ACOs have been proposed as a means of controlling health care costs. Physicians and other health care professionals still receive fees for services but get bonuses for saving money while maintaining quality.

The NEJM article analyzed data on participants in the Centers for Medicare & Medicaid Services' Physician Group Practice Demonstration (link).

Early adopters, for the most part, did not recoup their set-up costs in the first three years of operation. The 10 integrated health systems that were studied spent an average of $1.7 million to take part in the demonstration project. Eight received no shared savings payments in the first year of the project. Six got a payment in the second year, and five received a bonus payment in the third year.

People involved in establishing ACOs and the authors of the paper say the model has significant potential, but rules and regulations need to take into account lessons learned in early projects.

"There is good reason for health care providers to be cautious when thinking about being an accountable care organization," said Chester Speed, vice president of public policy at the American Medical Group Assn.

On March 31, CMS proposed rules for the Medicare Shared Savings Program that will be launched by Jan. 1, 2012, as required under the Patient Protection and Affordable Care Act (link).

The agency is taking comments until June 6 as it works toward a final rule.

The authors of the NEJM study suggest that the ACO model will be more economically sustainable if bonus payments are issued based on cumulative savings over several years rather than annually. How patients and their expenses are assigned to physicians or health systems, how goals are set for an institution and how to make feedback timely need to be addressed.

"If you are not aware of how you are performing, it's difficult for any improvements to be made," Speed said.

Participants in the Medicare demo said geographical variation in health care spending was a significant issue. Savings in comparison to regional medical expenditures were more difficult to achieve if costs in the area were already low.

"It was not profitable for us," said internist James Lee, MD, medical director for hospital efficiency at the Everett Clinic in Washington, who headed the clinic's participation in the demonstration project. "Everett is already in one of the lower-cost regions. We had to lower costs in comparison to the local market, and that was a challenge. The issue of geography must be addressed."

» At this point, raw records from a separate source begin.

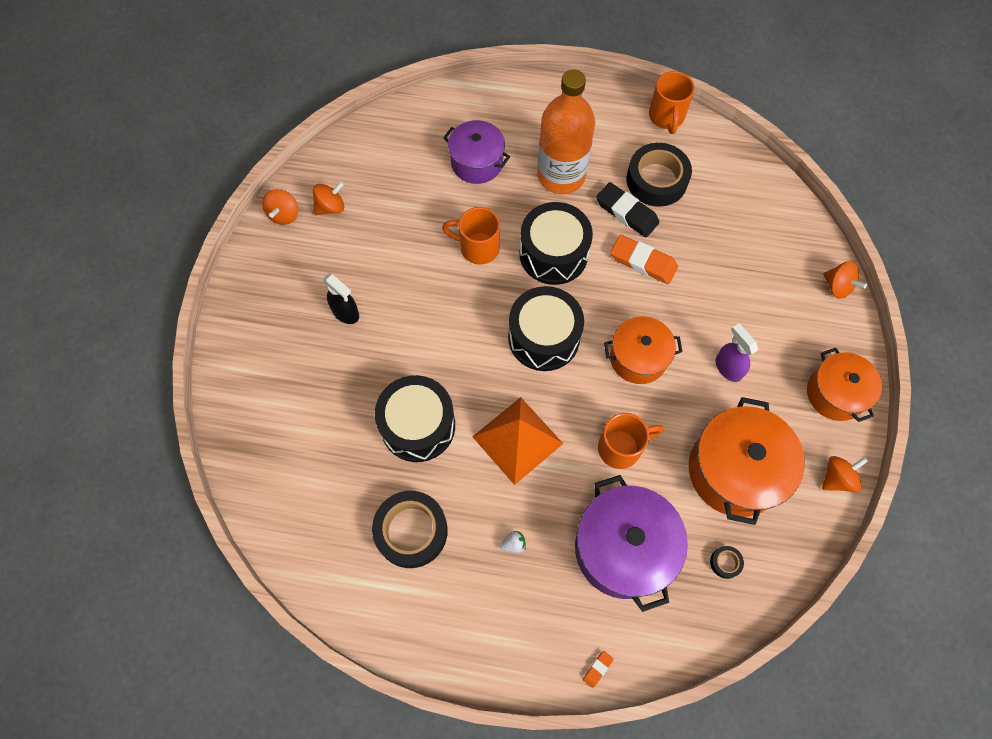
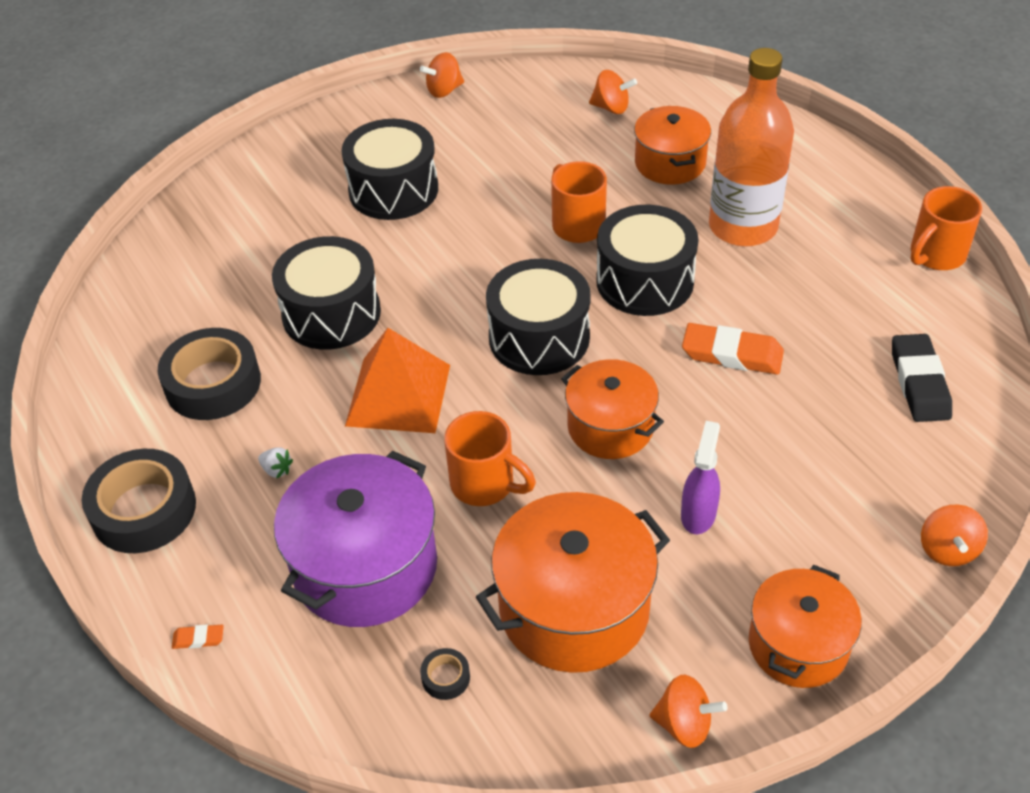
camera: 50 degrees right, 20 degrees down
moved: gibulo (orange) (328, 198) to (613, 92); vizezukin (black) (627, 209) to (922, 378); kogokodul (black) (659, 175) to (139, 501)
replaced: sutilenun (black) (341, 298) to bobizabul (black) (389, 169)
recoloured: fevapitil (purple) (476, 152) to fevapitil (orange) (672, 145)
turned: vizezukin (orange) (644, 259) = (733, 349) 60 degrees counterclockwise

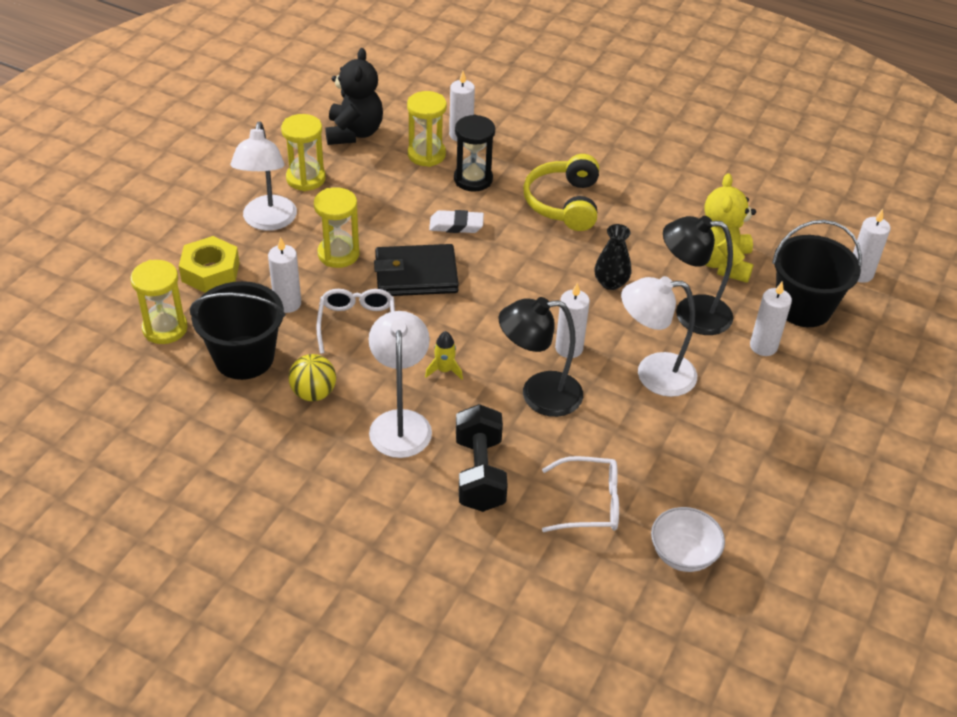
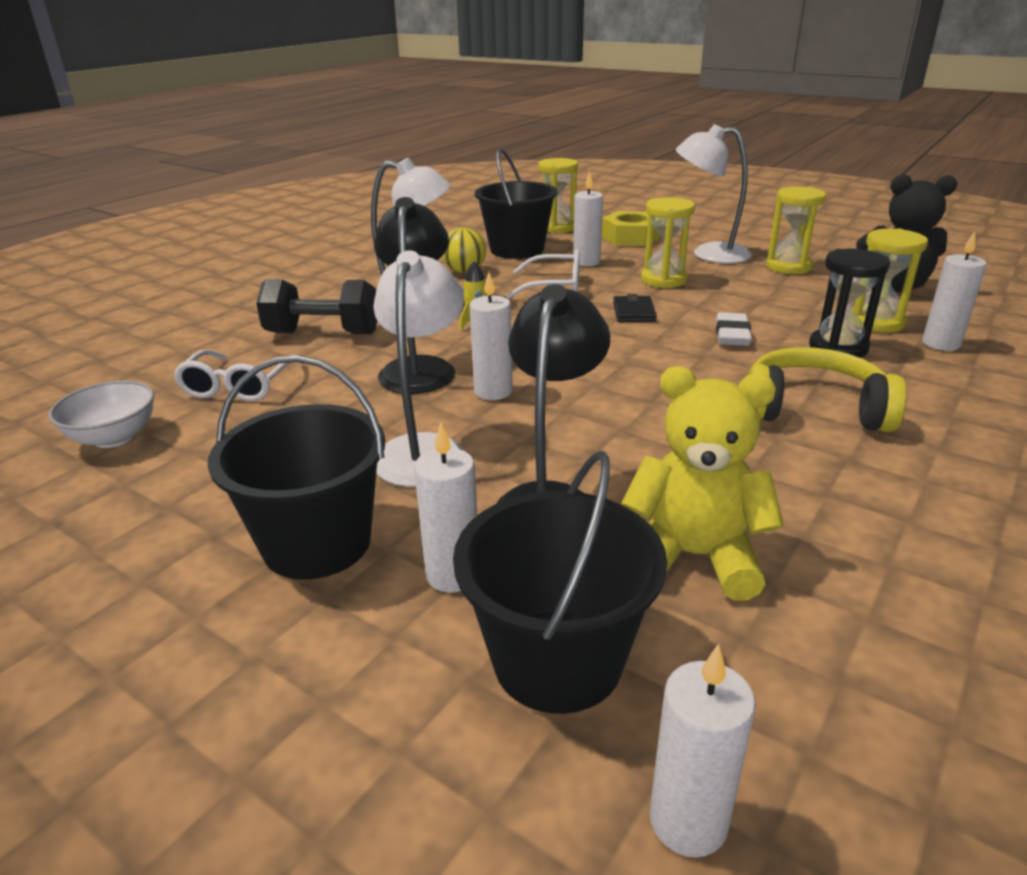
camera: 100 degrees right, 15 degrees down
removed:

Everett spent about $1 million on infrastructure for its ACO, but earned only about $125,000 in shared savings payments.

Physician organizations, including the American Medical Association, have adopted policy on how ACOs should be structured. They have hosted education sessions for members and sent comments to HHS on the proposed rules.

The Association says ACO participation by physicians should be voluntary and that barriers for small practices should be eliminated. The AMA has asked the Federal Trade Commission for relief from antitrust rules to permit small practices to collaborate in an ACO while continuing to be independent.